By the next morning, Brynn was gone. I was in our apartment bathroom when my older sister called my father early in the morning to deliver the news. I listened intently as he sat on the couch in our railroad apartment, letting out a sad, exhaustive, “Oh…”. From the tone of my father’s voice alone, I knew Brynn didn’t survive the night. I let out a “Fuck…”, the only way I could best articulate my grief at the time.
Part of me wondered if Brynn missed my father, heartbroken from the distance, from her world changing from the routine of existence in my parent’s house, to the temporary displacement of my older sister’s place. To suddenly see my father in every waking moment of her life, now worried maybe he had left forever, too. Heartbroken separation anxiety.
On the mid-April morning of his departure back to Phoenix, my father and I rode the subway together out to JFK airport. When we made the platform switch to the A train at the Hoyt-Schermerhorn subway stop, I understood my father would be heading home to an empty house; a house so representative of grief and loss in the past few years, the last thing I wanted was for him to be alone.
The swiping station at the JFK Airtrain was a scene of absolute disarray.
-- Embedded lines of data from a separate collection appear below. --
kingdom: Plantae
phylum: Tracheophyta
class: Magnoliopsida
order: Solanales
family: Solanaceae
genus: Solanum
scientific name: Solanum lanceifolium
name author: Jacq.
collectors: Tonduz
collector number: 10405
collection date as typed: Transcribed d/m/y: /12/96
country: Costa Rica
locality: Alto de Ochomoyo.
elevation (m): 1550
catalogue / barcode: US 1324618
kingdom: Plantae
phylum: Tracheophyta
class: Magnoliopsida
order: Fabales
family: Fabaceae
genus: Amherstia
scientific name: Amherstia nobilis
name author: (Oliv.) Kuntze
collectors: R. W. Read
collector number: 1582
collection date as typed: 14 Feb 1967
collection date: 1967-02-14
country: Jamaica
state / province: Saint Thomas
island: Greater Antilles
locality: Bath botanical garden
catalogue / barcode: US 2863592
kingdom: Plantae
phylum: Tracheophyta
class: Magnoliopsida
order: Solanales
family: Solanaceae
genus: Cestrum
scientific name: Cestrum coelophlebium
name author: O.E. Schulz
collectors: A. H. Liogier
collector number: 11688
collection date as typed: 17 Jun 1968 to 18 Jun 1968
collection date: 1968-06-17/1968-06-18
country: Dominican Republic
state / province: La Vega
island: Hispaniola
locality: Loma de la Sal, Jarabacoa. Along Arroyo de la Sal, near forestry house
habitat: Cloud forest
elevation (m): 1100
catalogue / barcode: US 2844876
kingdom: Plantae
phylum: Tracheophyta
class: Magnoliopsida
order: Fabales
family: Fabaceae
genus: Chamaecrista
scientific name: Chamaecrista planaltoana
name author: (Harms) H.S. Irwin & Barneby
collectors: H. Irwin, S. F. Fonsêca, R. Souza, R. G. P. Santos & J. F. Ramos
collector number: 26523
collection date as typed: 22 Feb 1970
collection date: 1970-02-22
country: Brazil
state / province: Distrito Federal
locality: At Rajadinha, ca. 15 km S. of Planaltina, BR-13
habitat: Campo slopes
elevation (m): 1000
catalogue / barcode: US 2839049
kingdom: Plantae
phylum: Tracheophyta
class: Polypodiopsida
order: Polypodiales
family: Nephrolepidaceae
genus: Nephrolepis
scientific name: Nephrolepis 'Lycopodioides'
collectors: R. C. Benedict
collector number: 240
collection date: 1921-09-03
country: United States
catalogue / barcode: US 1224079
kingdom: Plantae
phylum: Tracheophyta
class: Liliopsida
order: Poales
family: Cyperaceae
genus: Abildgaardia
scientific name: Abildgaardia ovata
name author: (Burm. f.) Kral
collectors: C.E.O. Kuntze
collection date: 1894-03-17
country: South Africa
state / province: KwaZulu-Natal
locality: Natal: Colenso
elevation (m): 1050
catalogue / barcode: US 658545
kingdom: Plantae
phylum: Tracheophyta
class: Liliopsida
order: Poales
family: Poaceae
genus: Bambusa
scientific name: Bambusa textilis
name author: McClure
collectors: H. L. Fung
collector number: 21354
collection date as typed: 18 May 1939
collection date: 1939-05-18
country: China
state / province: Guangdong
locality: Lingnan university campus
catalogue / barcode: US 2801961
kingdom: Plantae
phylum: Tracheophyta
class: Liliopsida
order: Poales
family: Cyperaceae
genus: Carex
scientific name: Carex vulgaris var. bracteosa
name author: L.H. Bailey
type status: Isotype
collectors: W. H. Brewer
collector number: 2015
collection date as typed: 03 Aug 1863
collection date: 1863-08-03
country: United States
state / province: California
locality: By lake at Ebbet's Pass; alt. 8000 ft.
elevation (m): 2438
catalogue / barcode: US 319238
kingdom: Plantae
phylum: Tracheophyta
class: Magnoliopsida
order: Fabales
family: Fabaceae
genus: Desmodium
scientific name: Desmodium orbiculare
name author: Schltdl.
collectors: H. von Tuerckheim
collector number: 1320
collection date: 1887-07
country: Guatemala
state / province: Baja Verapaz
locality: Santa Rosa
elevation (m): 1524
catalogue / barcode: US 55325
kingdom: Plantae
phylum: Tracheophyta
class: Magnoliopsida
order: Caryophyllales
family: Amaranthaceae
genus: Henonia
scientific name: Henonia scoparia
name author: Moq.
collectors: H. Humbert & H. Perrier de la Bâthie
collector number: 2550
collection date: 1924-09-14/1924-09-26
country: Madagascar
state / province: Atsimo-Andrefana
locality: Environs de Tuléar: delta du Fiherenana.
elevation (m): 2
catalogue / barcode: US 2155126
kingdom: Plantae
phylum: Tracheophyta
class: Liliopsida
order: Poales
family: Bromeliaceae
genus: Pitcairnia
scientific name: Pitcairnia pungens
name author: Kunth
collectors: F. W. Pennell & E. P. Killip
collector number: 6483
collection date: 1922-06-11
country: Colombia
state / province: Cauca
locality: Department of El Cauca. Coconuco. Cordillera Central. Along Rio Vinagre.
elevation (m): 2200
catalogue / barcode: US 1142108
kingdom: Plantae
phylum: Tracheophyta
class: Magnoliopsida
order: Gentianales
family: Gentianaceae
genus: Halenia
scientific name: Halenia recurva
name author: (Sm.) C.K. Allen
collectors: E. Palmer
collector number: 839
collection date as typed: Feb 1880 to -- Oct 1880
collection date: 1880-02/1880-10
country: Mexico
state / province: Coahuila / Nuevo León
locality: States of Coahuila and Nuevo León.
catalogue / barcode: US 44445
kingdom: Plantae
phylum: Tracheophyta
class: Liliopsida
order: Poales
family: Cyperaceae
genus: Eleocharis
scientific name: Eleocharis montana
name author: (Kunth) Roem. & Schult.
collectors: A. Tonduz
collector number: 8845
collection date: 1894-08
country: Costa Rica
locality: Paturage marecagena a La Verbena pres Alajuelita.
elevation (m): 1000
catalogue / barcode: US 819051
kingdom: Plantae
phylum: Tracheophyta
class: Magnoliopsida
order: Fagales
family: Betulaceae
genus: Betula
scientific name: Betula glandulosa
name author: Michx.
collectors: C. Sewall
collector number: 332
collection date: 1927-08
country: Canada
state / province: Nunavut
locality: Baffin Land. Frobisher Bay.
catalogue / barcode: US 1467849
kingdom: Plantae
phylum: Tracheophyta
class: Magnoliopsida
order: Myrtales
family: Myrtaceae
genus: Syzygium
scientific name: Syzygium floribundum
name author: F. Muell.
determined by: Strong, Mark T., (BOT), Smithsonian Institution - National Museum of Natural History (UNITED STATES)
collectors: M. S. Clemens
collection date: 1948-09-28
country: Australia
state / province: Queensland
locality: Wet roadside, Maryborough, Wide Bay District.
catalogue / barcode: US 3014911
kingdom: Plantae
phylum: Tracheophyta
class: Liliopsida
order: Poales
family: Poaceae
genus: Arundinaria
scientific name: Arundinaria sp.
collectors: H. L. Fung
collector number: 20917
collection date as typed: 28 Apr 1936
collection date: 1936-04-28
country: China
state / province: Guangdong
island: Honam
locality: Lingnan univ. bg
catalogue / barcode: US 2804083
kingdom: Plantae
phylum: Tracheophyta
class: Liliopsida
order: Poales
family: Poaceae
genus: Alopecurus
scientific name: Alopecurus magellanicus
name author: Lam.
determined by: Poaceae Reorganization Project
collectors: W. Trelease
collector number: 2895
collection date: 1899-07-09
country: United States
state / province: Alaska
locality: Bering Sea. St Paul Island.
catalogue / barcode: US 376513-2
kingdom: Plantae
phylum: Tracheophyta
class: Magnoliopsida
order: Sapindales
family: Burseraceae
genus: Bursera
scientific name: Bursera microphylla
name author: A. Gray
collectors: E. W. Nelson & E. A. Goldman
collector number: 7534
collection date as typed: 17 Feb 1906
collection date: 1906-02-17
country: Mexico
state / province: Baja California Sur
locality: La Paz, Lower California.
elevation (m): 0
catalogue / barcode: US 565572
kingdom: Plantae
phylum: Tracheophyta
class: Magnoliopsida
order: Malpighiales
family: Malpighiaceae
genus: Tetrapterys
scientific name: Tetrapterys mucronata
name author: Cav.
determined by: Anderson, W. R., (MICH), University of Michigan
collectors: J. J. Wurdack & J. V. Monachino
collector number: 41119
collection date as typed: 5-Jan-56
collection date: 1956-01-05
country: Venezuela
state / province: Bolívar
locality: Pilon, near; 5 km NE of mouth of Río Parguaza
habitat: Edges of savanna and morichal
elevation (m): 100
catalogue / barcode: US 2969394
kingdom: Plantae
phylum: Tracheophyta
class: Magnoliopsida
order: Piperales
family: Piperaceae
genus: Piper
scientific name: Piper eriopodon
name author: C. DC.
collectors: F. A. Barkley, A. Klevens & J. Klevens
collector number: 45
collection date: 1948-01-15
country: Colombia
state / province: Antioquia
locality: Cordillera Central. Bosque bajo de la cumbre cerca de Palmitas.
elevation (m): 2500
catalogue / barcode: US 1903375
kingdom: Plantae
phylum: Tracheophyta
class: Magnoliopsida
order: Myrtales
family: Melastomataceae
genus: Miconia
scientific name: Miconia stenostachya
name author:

People were trying to sell us Airtrain passes and the commotion of the space was disorienting. My father cried as we said goodbye, both of us separated by the turnstile, the general frenzy making us both forget this was where my journey along my father’s travel would halt. In those moments, I wish I had rode the Airtrain with him, gone through security, gotten on his flight, and made sure he didn’t walk through the door of his house alone.
I believe there is no worse feeling than returning home, time after time, and expect to hear the pitter-patter of paws approach you on the wooden floors, and hear none. To look up to your right and expect to find the smiling snot of a dog poking through the slits in the metal railing. And then realize, a corgi named Brynn, one who would greet you every time you walked through the door of any house, would never be there again.
Because if she’s not there to welcome me home, then where am I?
Thank you, Brynn, for being my homecoming constant after all these years. Hope the yogurt is good wherever you are.
Thank you all for reading! Apologies again for the lengthy delay between some of the parts, yet I hope you really enjoyed this series.
You know Cory, a year and a half later, I still have a small expectation of seeing Brynn at the top of the stairs every time I come in the front door.
Thanks for a great tribute to the best dog, ever!